Apple can make a much worthier Pixel 7a competitor, and the next iPhone SE needs to be exactly that.

RCS messaging: Or at least a middle ground

(Image credit: Google)

This isn't quite an announcement to rip off, but instead, a talking point to take away. Maybe Apple should adapt RCS? I'm saying this mostly so Google can stop inserting the Blue bubble-Green bubble nonsense into everything. The Google I/O 2023 keynote had a lot of new and exciting announcements, yet Google found a way to toot its RCS horn. 

The dig came right after Google announced Unknown Tracker Alerts — an industry standard to prevent misuse of trackers like AirTags. This is a feature that Google developed in collaboration with Apple, which makes this a well-scripted irony. I'm not suggesting Apple should just accept defeat and adopt RCS. I've previously discussed how Google needs to look at its own messaging strategy before pushing RCS onto Apple.

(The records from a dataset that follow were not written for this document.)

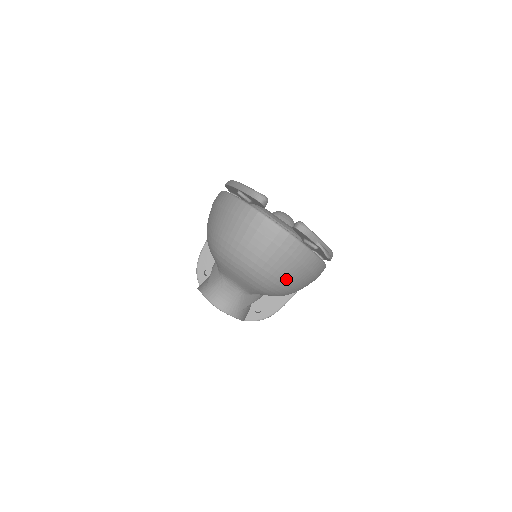
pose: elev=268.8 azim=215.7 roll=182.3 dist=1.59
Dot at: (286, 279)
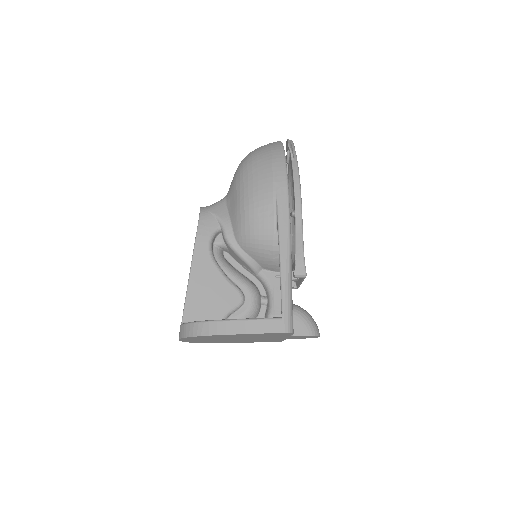
Dot at: (255, 156)
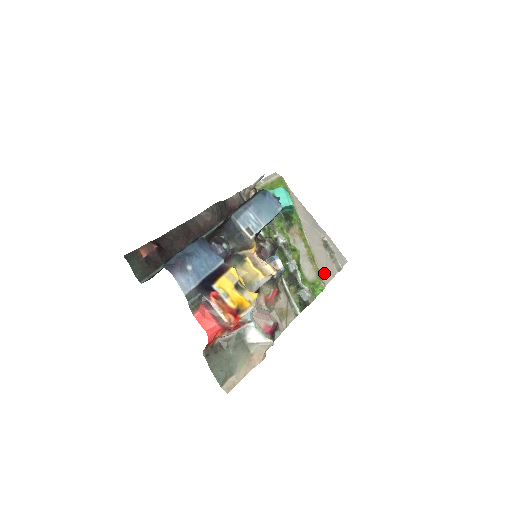
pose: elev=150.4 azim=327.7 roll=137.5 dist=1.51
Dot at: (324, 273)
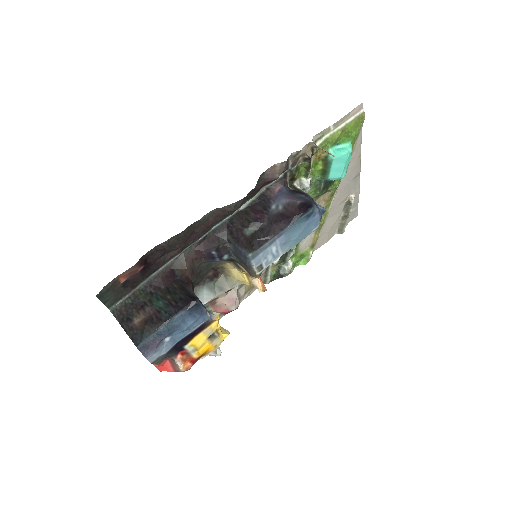
Dot at: (321, 239)
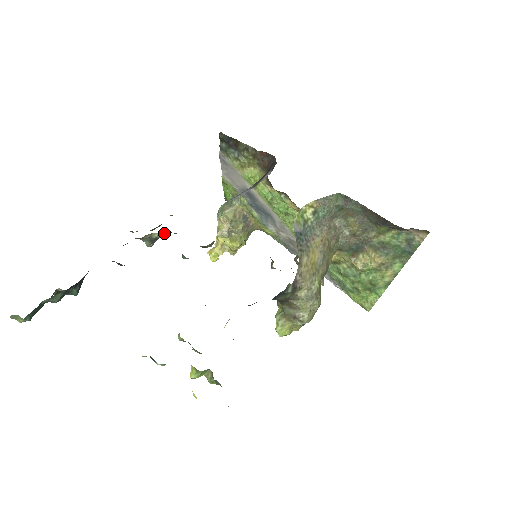
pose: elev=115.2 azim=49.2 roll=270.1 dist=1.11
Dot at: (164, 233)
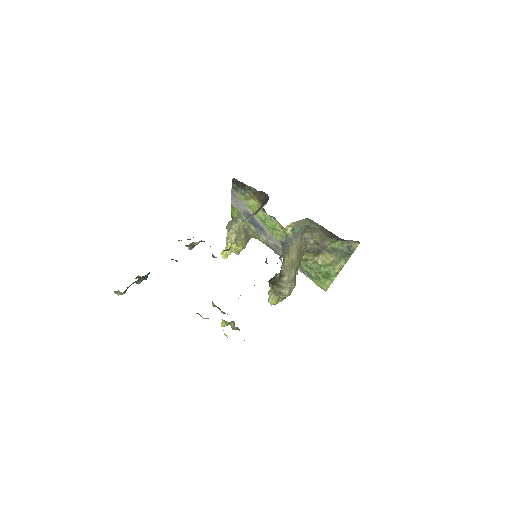
Dot at: occluded
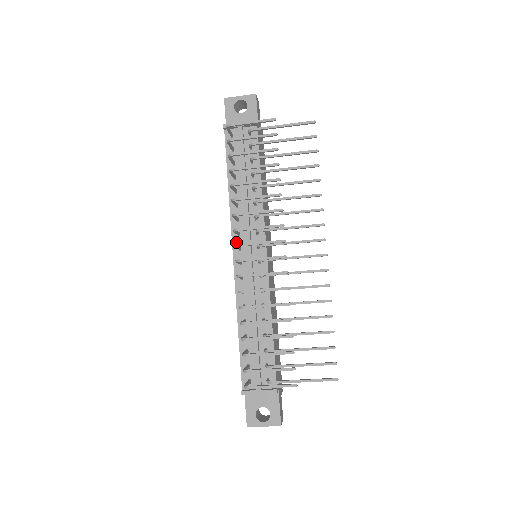
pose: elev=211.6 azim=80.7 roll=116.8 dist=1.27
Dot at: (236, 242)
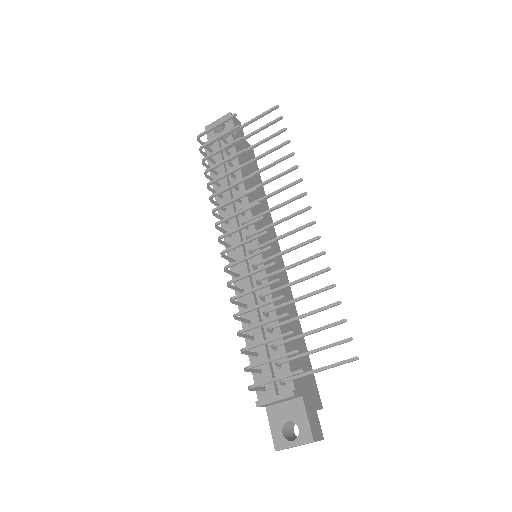
Dot at: (229, 244)
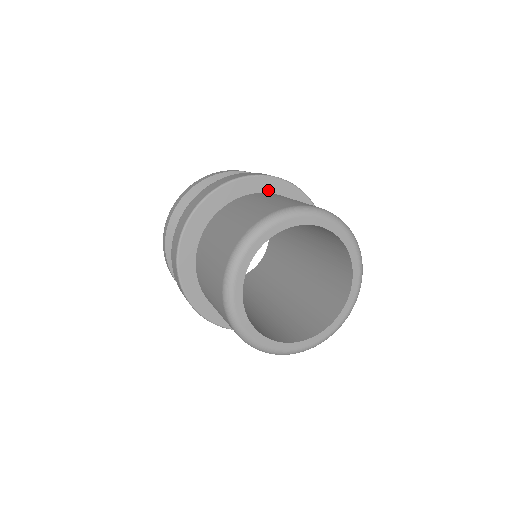
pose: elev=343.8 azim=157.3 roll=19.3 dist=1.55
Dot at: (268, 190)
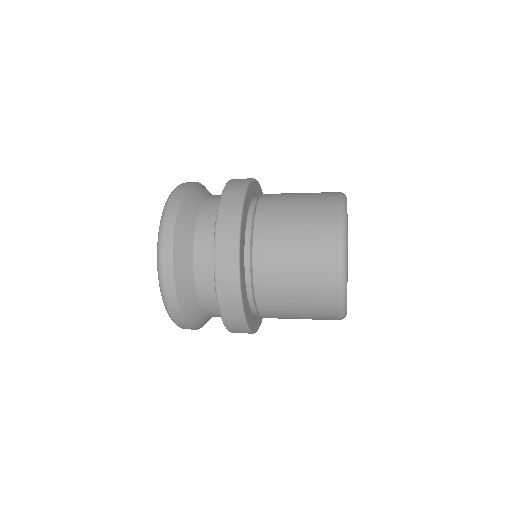
Dot at: (252, 195)
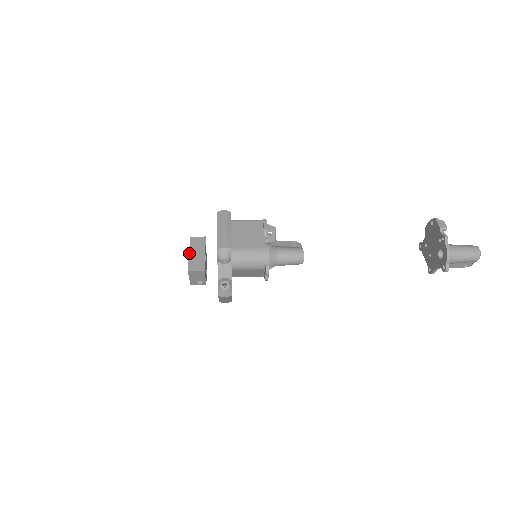
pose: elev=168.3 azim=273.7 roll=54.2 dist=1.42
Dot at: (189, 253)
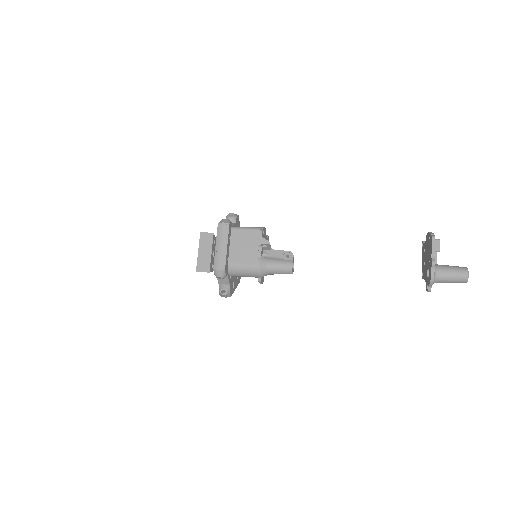
Dot at: (198, 252)
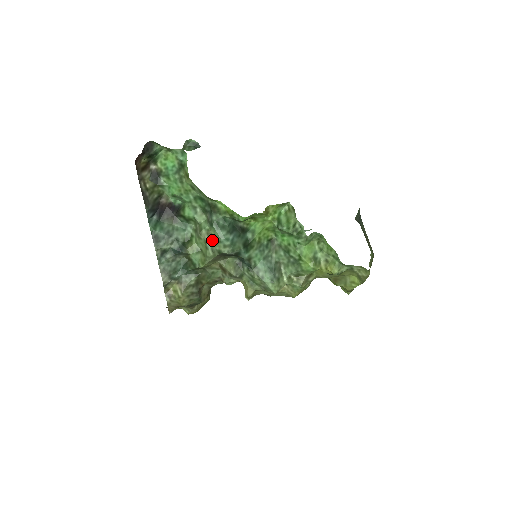
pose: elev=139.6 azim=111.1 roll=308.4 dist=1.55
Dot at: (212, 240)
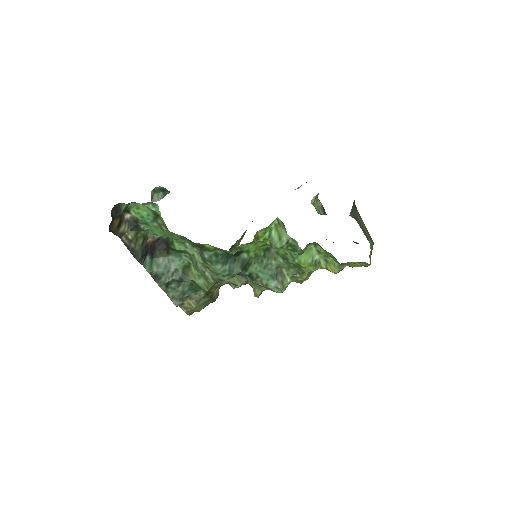
Dot at: (210, 271)
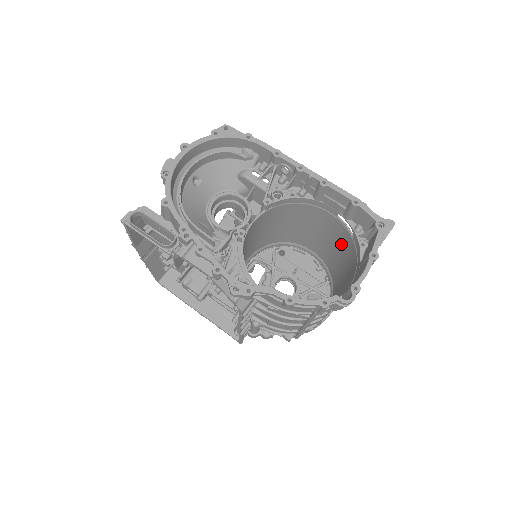
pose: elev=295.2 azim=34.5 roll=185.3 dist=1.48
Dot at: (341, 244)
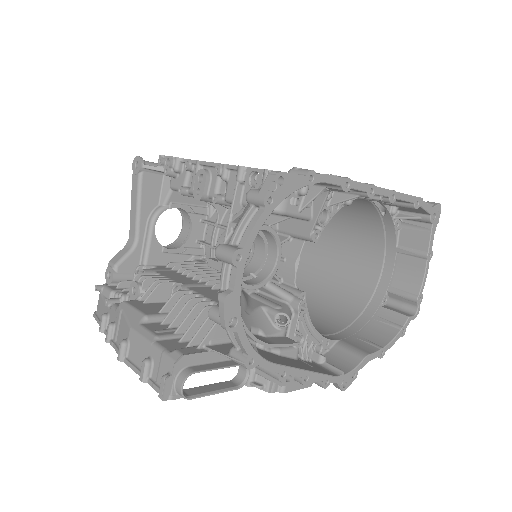
Dot at: occluded
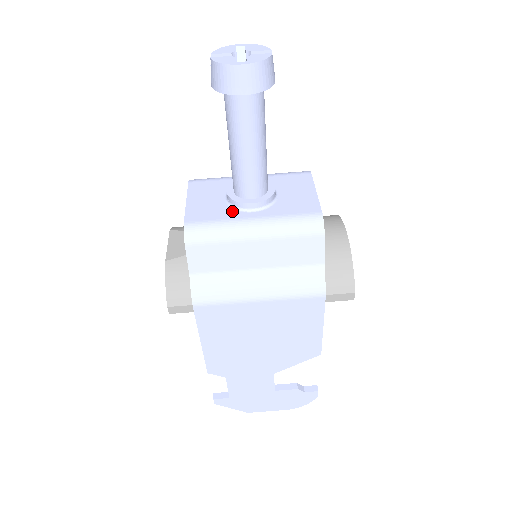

But I think this is one of those cases where Apple should be the bigger one and work with Google and GSMA to reach a middle ground on RCS. Even if it's just to make Google quit its whining. While the bubble-color discrimination seems to be a US problem largely, Apple doesn't stand to lose all too much by reaching an agreement with Google and others on an RCS implementation fit enough for the best iPhones.  

WWDC 2023 is right around the corner

(Image credit: Apple)

Now that Google's done announcing all of the cool stuff it has worked on for the last year, Apple's WWDC 2023 is going to be next. It will be held on June 5-9, 2023. We can expect the usual announcements, like iOS 17, a big watchOS 10 update, and more on the software side, with some hardware upgrades like a new MacBook Air 15 expected to debut.

The focus is likely going to be on extended reality, however, with Apple set to unveil its first mixed-reality headset, and a software suite that will revolve around it. This is something Google doesn't really seem to be focusing on, so it will be exciting to see what Apple puts out that others will try to emulate next.